BEGIN Given records

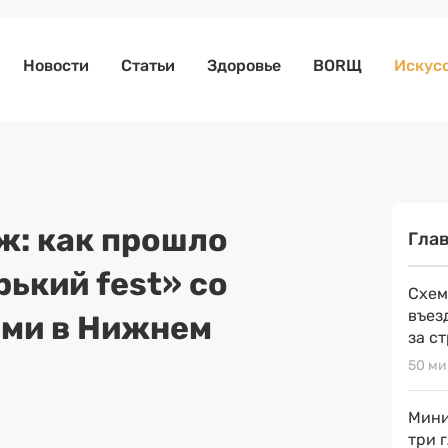
Новости
Статьи
Здоровье
BORЩ
Искусс
: как прошло
Гла
ький fest» со
Схем
въез
ми в Нижнем
за с
50 ми
Мини
три 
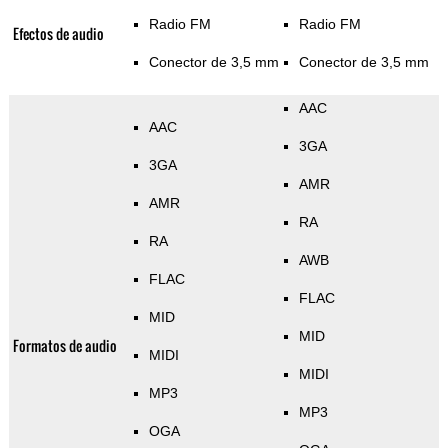
Radio FM
Radio FM
Efectos de audio
Conector de 3,5 mm
Conector de 3,5 mm
AAC
AAC
3GA
3GA
AMR
AMR
RA
RA
AWB
FLAC
FLAC
MID
MID
Formatos de audio
MIDI
MIDI
MP3
MP3
OGA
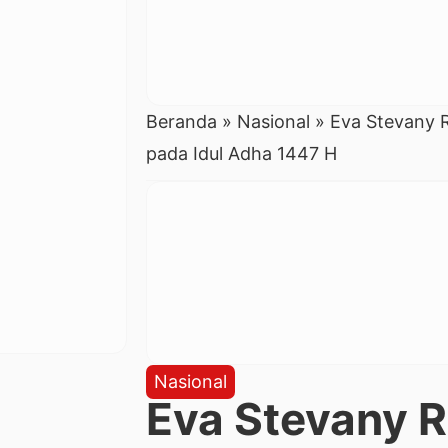
Beranda
»
Nasional
»
Eva Stevany 
pada Idul Adha 1447 H
Nasional
Eva Stevany 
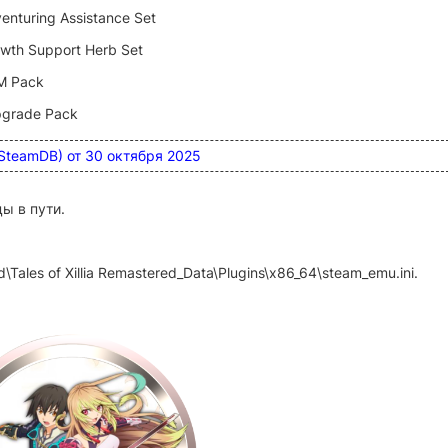
enturing Assistance Set
owth Support Herb Set
GM Pack
Upgrade Pack
 (SteamDB) от 30 октября 2025
ы в пути.
red\Tales of Xillia Remastered_Data\Plugins\x86_64\steam_emu.ini.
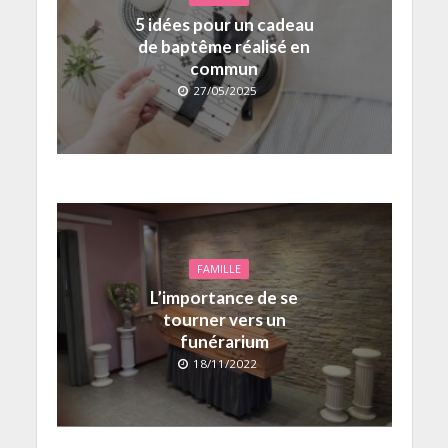
5 idées pour un cadeau
de baptême réalisé en
commun
27/05/2025
FAMILLE
L’importance de se
tourner vers un
funérarium
18/11/2022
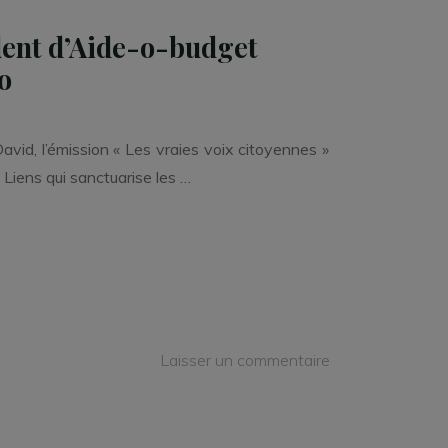
dent d’Aide-o-budget
o
vid, l’émission « Les vraies voix citoyennes »
Liens qui sanctuarise les …
Laisser un commentaire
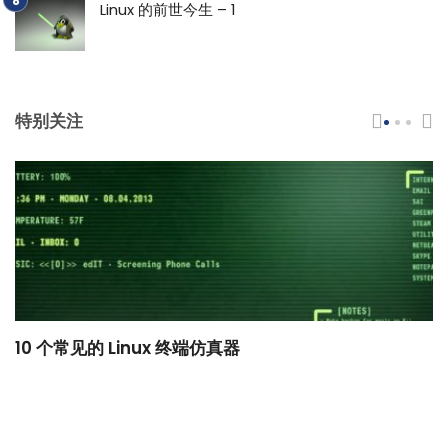
Linux 的前世今生 – 1
特别关注
10 个常见的 Linux 终端仿真器
小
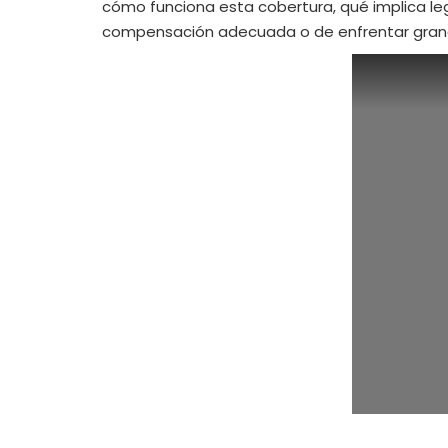
cómo funciona esta cobertura, qué implica lega
compensación adecuada o de enfrentar gran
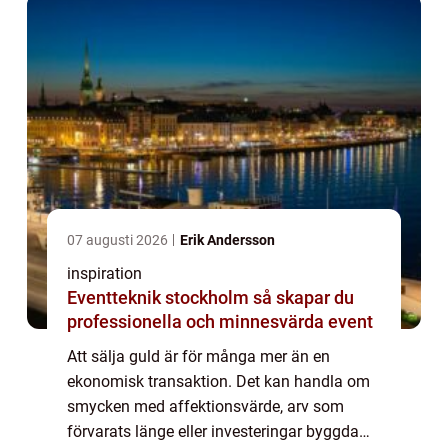
07 augusti 2026
Erik Andersson
inspiration
Eventteknik stockholm så skapar du
professionella och minnesvärda event
Att sälja guld är för många mer än en
ekonomisk transaktion. Det kan handla om
smycken med affektionsvärde, arv som
förvarats länge eller investeringar byggda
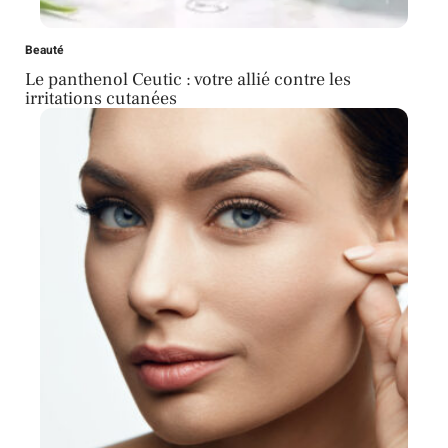
Beauté
Le panthenol Ceutic : votre allié contre les
irritations cutanées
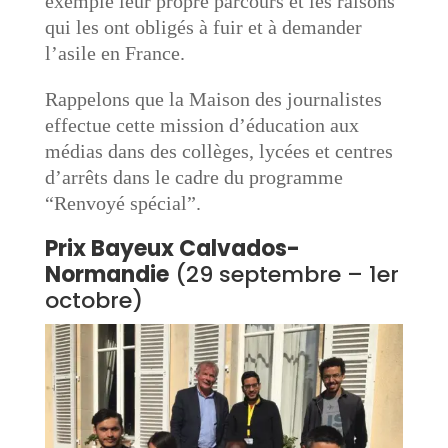
exemple leur propre parcours et les raisons
qui les ont obligés à fuir et à demander
l’asile en France.
Rappelons que la Maison des journalistes
effectue cette mission d’éducation aux
médias dans des collèges, lycées et centres
d’arrêts dans le cadre du programme
“Renvoyé spécial”.
Prix Bayeux Calvados-
Normandie
(29 septembre – 1er
octobre)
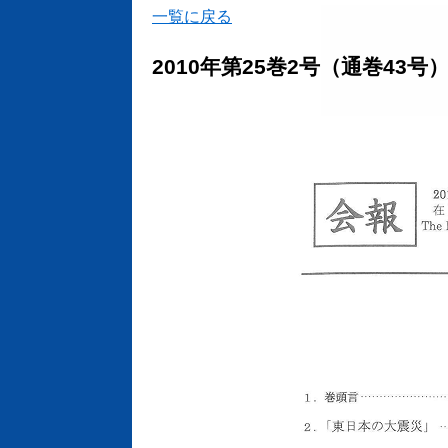
一覧に戻る
2010年第25巻2号（通巻43号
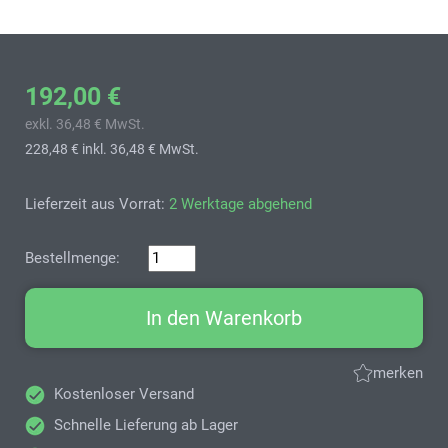
192,00 €
exkl. 36,48 € MwSt.
228,48 €
inkl. 36,48 € MwSt.
Lieferzeit aus Vorrat:
2 Werktage abgehend
Bestellmenge:
In den Warenkorb
merken
Kostenloser Versand
Schnelle Lieferung ab Lager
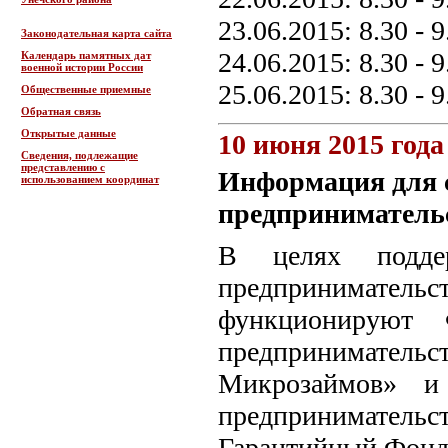
23.06.2015: 8.30 - 9
Законодательная карта сайта
24.06.2015: 8.30 - 9
Календарь памятных дат
военной истории России
25.06.2015: 8.30 - 9
Общественные приемные
Обратная связь
Открытые данные
10 июня 2015 года
Сведения, подлежащие
представлению с
Информация для с
использованием координат
предприниматель
В целях подде
предприниматель
функционируют 
предприниматель
Микрозаймов» и
предпринимател
Гарантийный Фонд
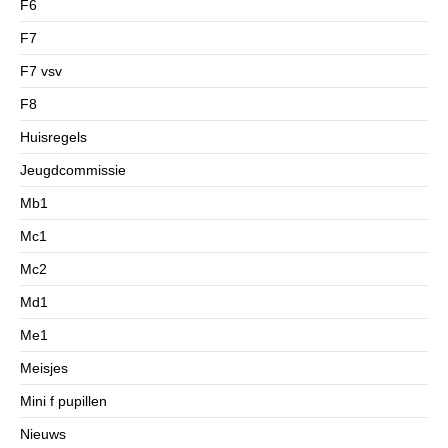
F6
F7
F7 vsv
F8
Huisregels
Jeugdcommissie
Mb1
Mc1
Mc2
Md1
Me1
Meisjes
Mini f pupillen
Nieuws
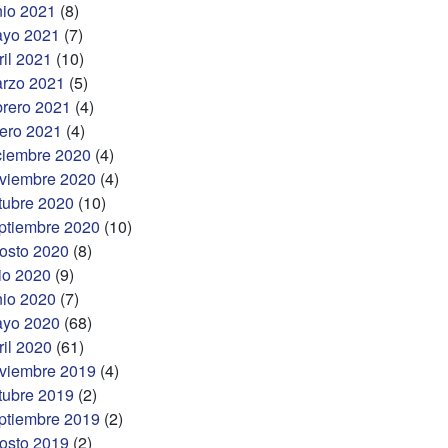
nio 2021
(8)
yo 2021
(7)
ril 2021
(10)
rzo 2021
(5)
brero 2021
(4)
ero 2021
(4)
ciembre 2020
(4)
viembre 2020
(4)
tubre 2020
(10)
ptiembre 2020
(10)
osto 2020
(8)
lio 2020
(9)
nio 2020
(7)
yo 2020
(68)
ril 2020
(61)
viembre 2019
(4)
tubre 2019
(2)
ptiembre 2019
(2)
osto 2019
(2)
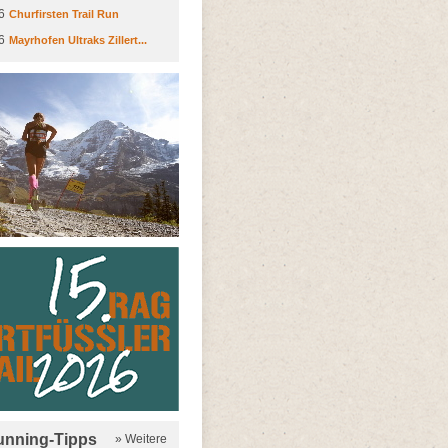
6
Churfirsten Trail Run
6
Mayrhofen Ultraks Zillert...
running-Tipps
» Weitere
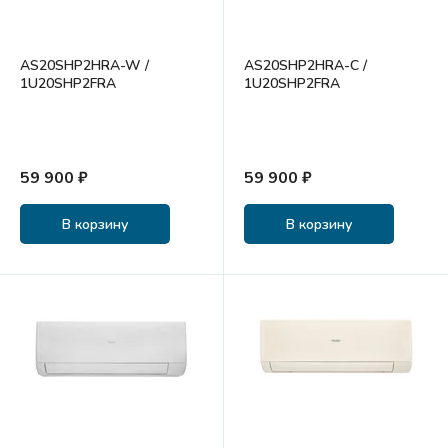
AS20SHP2HRA-W /
AS20SHP2HRA-C /
1U20SHP2FRA
1U20SHP2FRA
59 900 ₽
59 900 ₽
В корзину
В корзину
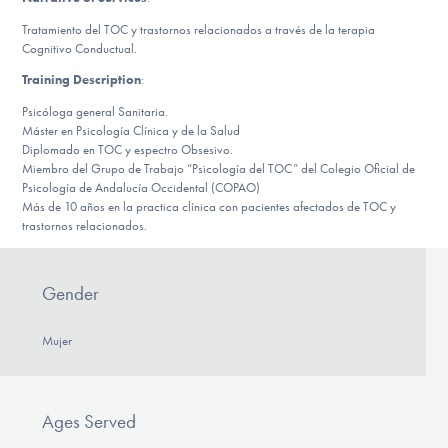
DONATE
Tratamiento del TOC y trastornos relacionados a través de la terapia
Cognitivo Conductual.
ESPAÑOL
Training Description
:
Psicóloga general Sanitaria.
Find Help
Máster en Psicología Clínica y de la Salud
Diplomado en TOC y espectro Obsesivo.
Miembro del Grupo de Trabajo “Psicología del TOC” del Colegio Oficial de
Psicología de Andalucía Occidental (COPAO)
Más de 10 años en la practica clínica con pacientes afectados de TOC y
Learn More
trastornos relacionados.
Gender
Get Involved
Mujer
Ages Served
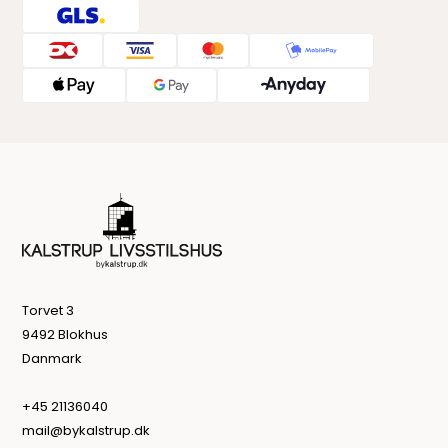
Torvet 3
9492 Blokhus
Danmark
+45 21136040
mail@bykalstrup.dk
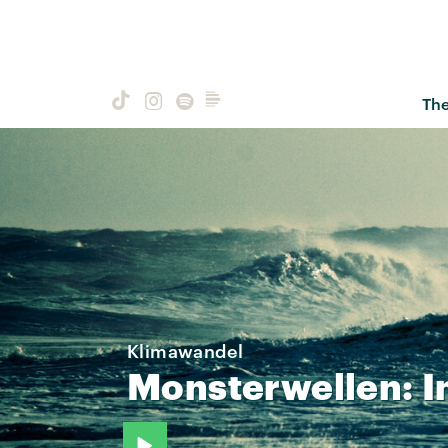
Th
Klimawandel
Monsterwellen:
I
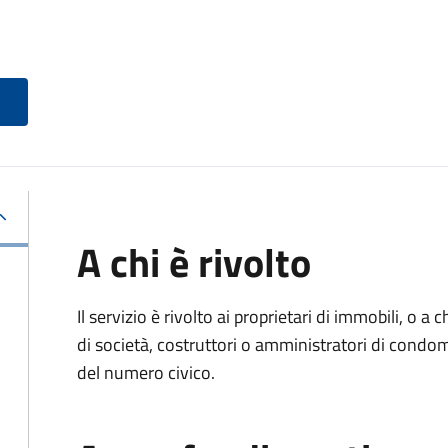
A chi è rivolto
Il servizio è rivolto ai proprietari di immobili, o a
di società, costruttori o amministratori di condo
del numero civico.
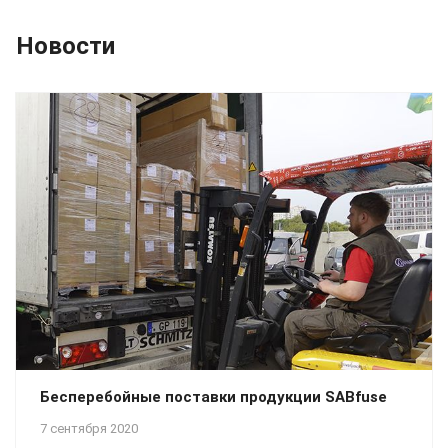
Новости
Бесперебойные поставки продукции SABfuse
7 сентября 2020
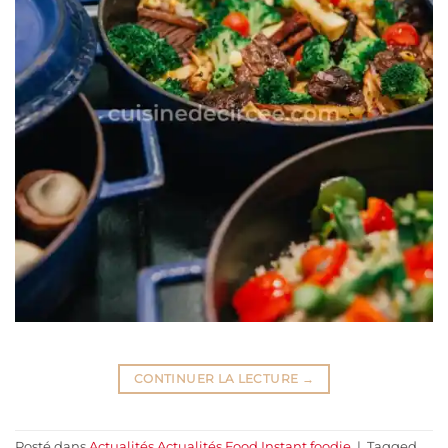
CONTINUER LA LECTURE
→
Posté dans
Actualités
,
Actualités Food
,
Instant foodie
|
Tagged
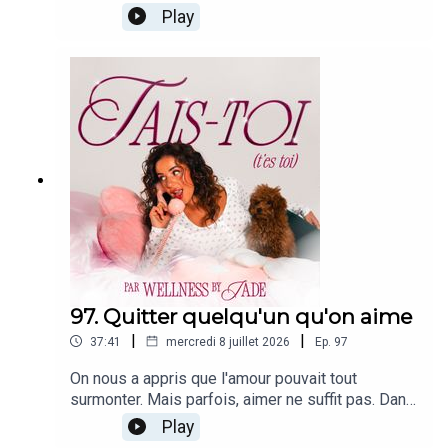
parle de ce réflexe qu'on a tous de vouloir plaire,
Play
de ce qu'il nous coûte, et de ce qui change quand
on décide enfin d'être pleinement soi.IG/TikTok :
@wellnessbyjade
97. Quitter quelqu'un qu'on aime
|
|
37:41
mercredi 8 juillet 2026
Ep.
97
On nous a appris que l'amour pouvait tout
surmonter. Mais parfois, aimer ne suffit pas. Dans
cet épisode, on parle de ces relations où les
Play
sentiments sont encore là, mais où partir devient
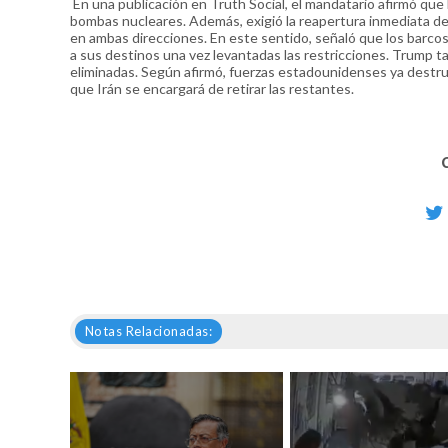
En una publicación en Truth Social, el mandatario afirmó que
bombas nucleares. Además, exigió la reapertura inmediata del
en ambas direcciones. En este sentido, señaló que los barco
a sus destinos una vez levantadas las restricciones. Trump 
eliminadas. Según afirmó, fuerzas estadounidenses ya destr
que Irán se encargará de retirar las restantes.
Notas Relacionadas:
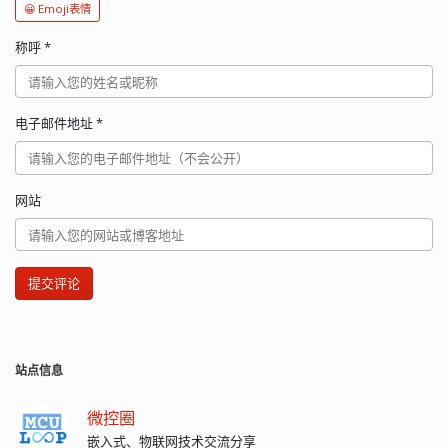
😀 Emoji表情
称呼
*
电子邮件地址
*
网站
提交评论
站点信息
微控圈
嵌入式、物联网技术交流分享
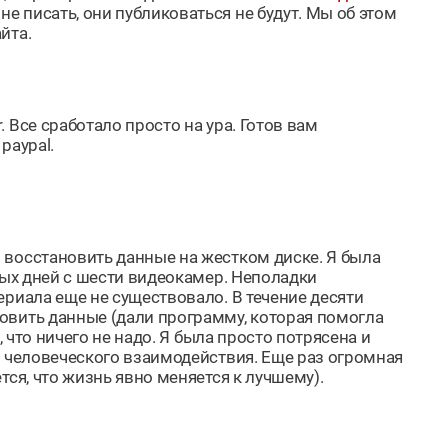
 писать, они публиковаться не будут. Мы об этом
йта.
 Все сработало просто на ура. Готов вам
paypal.
 восстановить данные на жестком диске. Я была
ных дней с шести видеокамер. Неполадки
ериала еще не существовало. В течение десяти
овить данные (дали программу, которая помогла
, что ничего не надо. Я была просто потрясена и
й человеческого взаимодействия. Еще раз огромная
тся, что жизнь явно меняется к лучшему).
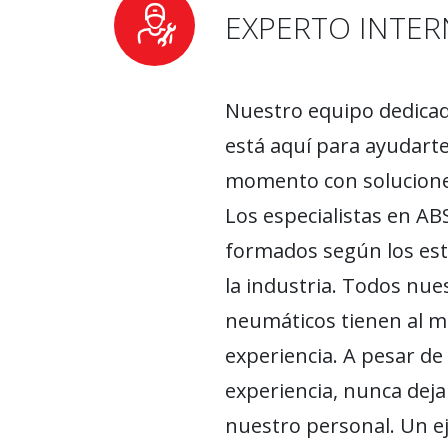
EXPERTO INTE
Nuestro equipo dedica
está aquí para ayudarte
momento con solucione
Los especialistas en A
formados según los est
la industria. Todos nue
neumáticos tienen al m
experiencia. A pesar de
experiencia, nunca deja
nuestro personal. Un ej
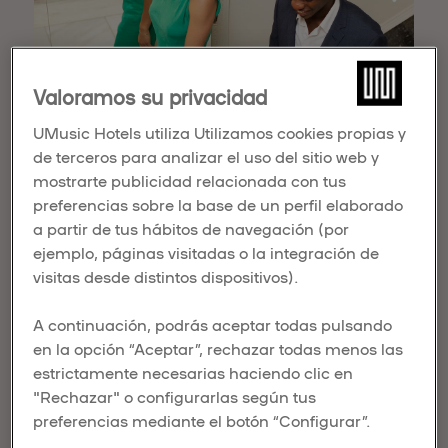
Valoramos su privacidad
UMusic Hotels utiliza Utilizamos cookies propias y
Madrid es un destino fantástico para parejas que
de terceros para analizar el uso del sitio web y
buscan experiencias memorables. La ciudad está
mostrarte publicidad relacionada con tus
llena de planes románticos para dos, desde
preferencias sobre la base de un perfil elaborado
relajantes días de spa y cenas a la luz de las velas
a partir de tus hábitos de navegación (por
ejemplo, páginas visitadas o la integración de
hasta impresionantes puestas de sol en azoteas.
visitas desde distintos dispositivos).
Aquí tienes algunos
planes en pareja en
A continuación, podrás aceptar todas pulsando
Madrid
que harán que cada momento de tu visita
en la opción “Aceptar”, rechazar todas menos las
sea mágico. Sorprende a esa persona especial y
estrictamente necesarias haciendo clic en
disfruta de unos días llenos de romance.
"Rechazar" o configurarlas según tus
QUÉ HACER EN MADRID EN
preferencias mediante el botón “Configurar”.
PAREJA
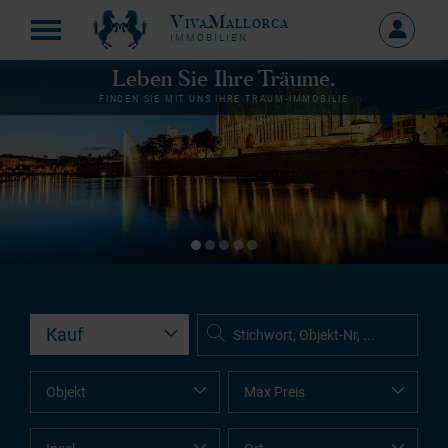
VivaMallorca
Anmelde
IMMOBILIEN
MEIN
KONTO
Leben Sie Ihre Träume.
FINDEN SIE MIT UNS IHRE TRAUM-IMMOBILIE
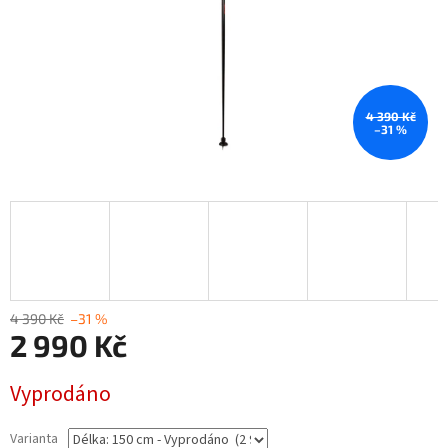
4 390 Kč
–31 %
4 390 Kč
–31 %
2 990 Kč
Měrná
Vyprodáno
cena:
Varianta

END Given records

Description of the task :: Exactly the lines above from the one that contains "viembre 2020" down to the one that contains "trastornos relacionados." are to be output, both ends kept and pictures omitted.

Exercise solution ::
viembre 2020
(4)
tubre 2020
(10)
ptiembre 2020
(10)
osto 2020
(8)
lio 2020
(9)
nio 2020
(7)
yo 2020
(68)
ril 2020
(61)
viembre 2019
(4)
tubre 2019
(2)
ptiembre 2019
(2)
osto 2019
(2)
6
Churfirsten Trail Run
6
Mayrhofen Ultraks Zillert...
running-Tipps
» Weitere
AS20SHP2HRA-W /
AS20SHP2HRA-C /
1U20SHP2FRA
1U20SHP2FRA
59 900 ₽
59 900 ₽
В корзину
В корзину
DONATE
Tratamiento del TOC y trastornos relacionados a través de la terapia
Cognitivo Conductual.
ESPAÑOL
Training Description
:
Psicóloga general Sanitaria.
Find Help
Máster en Psicología Clínica y de la Salud
Diplomado en TOC y espectro Obsesivo.
Miembro del Grupo de Trabajo “Psicología del TOC” del Colegio Oficial de
Psicología de Andalucía Occidental (COPAO)
Más de 10 años en la practica clínica con pacientes afectados de TOC y
Learn More
trastornos relacionados.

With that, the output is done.